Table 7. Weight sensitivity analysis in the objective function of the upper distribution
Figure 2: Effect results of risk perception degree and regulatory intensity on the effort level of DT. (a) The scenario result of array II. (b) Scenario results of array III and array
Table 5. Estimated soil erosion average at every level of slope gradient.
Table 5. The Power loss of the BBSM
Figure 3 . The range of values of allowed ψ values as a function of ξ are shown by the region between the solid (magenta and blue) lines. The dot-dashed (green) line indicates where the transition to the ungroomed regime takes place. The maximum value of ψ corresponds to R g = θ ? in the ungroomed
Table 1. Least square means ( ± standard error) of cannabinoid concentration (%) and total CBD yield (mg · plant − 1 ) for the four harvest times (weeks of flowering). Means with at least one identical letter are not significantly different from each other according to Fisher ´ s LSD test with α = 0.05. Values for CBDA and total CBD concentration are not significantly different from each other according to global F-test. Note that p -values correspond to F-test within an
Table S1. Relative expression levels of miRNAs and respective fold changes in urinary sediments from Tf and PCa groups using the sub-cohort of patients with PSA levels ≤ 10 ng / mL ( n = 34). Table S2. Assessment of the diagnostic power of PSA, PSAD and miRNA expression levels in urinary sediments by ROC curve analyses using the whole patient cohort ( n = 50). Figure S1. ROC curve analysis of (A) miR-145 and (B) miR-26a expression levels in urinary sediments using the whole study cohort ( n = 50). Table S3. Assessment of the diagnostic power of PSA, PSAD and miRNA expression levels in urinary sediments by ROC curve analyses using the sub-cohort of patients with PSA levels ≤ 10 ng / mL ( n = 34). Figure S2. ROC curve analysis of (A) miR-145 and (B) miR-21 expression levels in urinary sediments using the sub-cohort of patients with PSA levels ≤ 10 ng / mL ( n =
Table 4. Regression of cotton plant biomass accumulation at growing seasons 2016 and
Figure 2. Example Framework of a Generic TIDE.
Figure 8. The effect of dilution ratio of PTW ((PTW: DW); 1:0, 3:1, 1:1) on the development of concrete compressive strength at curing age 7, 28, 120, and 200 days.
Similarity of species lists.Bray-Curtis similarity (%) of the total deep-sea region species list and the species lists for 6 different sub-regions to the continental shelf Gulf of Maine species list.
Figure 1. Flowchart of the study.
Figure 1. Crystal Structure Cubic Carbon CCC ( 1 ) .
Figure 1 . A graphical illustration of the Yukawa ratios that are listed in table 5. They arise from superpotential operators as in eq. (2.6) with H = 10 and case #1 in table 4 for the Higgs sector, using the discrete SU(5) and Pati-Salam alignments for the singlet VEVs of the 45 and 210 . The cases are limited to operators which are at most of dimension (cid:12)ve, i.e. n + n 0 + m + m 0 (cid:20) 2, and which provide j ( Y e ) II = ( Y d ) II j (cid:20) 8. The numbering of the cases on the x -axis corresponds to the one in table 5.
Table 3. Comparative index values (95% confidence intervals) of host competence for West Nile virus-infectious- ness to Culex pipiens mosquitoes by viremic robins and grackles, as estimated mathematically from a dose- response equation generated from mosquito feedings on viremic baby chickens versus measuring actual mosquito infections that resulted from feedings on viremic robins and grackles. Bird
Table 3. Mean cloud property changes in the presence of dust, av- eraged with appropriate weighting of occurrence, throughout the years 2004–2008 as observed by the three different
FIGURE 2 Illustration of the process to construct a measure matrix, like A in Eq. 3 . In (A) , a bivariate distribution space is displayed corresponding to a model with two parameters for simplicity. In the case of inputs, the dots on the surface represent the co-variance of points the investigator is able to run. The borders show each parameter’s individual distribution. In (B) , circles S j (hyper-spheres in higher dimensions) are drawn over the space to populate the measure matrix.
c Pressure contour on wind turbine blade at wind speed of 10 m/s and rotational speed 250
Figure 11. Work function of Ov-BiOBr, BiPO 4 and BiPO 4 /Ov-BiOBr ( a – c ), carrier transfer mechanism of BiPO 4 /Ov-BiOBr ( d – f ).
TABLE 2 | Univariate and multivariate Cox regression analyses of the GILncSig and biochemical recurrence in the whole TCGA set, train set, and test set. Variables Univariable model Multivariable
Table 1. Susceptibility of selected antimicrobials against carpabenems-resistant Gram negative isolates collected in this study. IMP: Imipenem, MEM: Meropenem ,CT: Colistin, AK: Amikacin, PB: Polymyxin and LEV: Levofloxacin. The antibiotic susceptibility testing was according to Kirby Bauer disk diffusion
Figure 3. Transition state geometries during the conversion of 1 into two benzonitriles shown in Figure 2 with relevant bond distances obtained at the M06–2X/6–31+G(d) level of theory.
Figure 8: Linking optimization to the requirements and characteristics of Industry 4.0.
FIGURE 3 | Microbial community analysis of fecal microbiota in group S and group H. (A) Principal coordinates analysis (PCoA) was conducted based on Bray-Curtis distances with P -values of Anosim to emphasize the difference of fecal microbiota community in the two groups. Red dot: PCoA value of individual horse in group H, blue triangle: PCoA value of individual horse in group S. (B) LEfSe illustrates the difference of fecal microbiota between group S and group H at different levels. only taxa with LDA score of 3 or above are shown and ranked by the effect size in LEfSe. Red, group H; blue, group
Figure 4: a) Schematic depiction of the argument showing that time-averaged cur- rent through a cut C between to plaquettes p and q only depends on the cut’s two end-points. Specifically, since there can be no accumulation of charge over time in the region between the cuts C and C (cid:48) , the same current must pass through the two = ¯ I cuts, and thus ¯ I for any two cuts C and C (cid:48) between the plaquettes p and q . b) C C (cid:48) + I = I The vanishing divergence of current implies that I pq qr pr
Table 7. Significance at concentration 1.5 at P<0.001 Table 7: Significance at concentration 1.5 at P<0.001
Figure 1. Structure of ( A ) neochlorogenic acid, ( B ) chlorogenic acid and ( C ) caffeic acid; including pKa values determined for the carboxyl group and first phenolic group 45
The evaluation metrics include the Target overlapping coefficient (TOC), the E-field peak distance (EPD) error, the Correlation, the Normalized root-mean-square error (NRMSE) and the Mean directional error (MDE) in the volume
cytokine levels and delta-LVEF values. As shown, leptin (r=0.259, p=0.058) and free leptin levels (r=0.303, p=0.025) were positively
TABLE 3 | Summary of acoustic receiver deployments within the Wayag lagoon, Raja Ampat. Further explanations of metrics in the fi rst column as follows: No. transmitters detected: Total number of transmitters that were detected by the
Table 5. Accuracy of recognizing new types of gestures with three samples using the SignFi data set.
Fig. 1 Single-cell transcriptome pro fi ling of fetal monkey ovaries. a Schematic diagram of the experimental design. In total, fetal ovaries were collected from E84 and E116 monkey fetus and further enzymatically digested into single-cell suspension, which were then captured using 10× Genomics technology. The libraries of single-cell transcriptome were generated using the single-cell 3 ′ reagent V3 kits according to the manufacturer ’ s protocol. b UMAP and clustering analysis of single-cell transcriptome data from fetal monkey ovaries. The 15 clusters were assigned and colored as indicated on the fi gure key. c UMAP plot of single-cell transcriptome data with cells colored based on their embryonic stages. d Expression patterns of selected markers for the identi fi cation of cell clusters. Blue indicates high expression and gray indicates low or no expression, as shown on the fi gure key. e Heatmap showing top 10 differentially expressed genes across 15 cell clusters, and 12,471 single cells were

Task instructions:
Write out every line from the entries where "three" appears.

Task response:
Table 3. Mean cloud property changes in the presence of dust, av- eraged with appropriate weighting of occurrence, throughout the years 2004–2008 as observed by the three different
Table 5. Accuracy of recognizing new types of gestures with three samples using the SignFi data set.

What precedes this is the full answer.